### [What to produce]
Don't include any picture when you restate the data word for word.

:: Data section ::

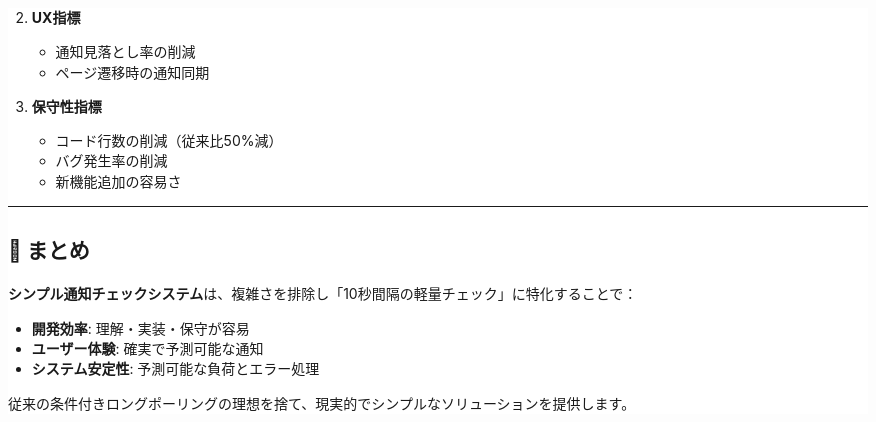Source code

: 2. **UX指標**
   - 通知見落とし率の削減
   - ページ遷移時の通知同期

3. **保守性指標**
   - コード行数の削減（従来比50%減）
   - バグ発生率の削減
   - 新機能追加の容易さ

---

## 🌟 まとめ

**シンプル通知チェックシステム**は、複雑さを排除し「10秒間隔の軽量チェック」に特化することで：

- **開発効率**: 理解・実装・保守が容易
- **ユーザー体験**: 確実で予測可能な通知
- **システム安定性**: 予測可能な負荷とエラー処理

従来の条件付きロングポーリングの理想を捨て、現実的でシンプルなソリューションを提供します。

:::

### [Answer]
Source code

: 2. **UX指標**
   - 通知見落とし率の削減
   - ページ遷移時の通知同期

3. **保守性指標**
   - コード行数の削減（従来比50%減）
   - バグ発生率の削減
   - 新機能追加の容易さ

---

## 🌟 まとめ

**シンプル通知チェックシステム**は、複雑さを排除し「10秒間隔の軽量チェック」に特化することで：

- **開発効率**: 理解・実装・保守が容易
- **ユーザー体験**: 確実で予測可能な通知
- **システム安定性**: 予測可能な負荷とエラー処理

従来の条件付きロングポーリングの理想を捨て、現実的でシンプルなソリューションを提供します。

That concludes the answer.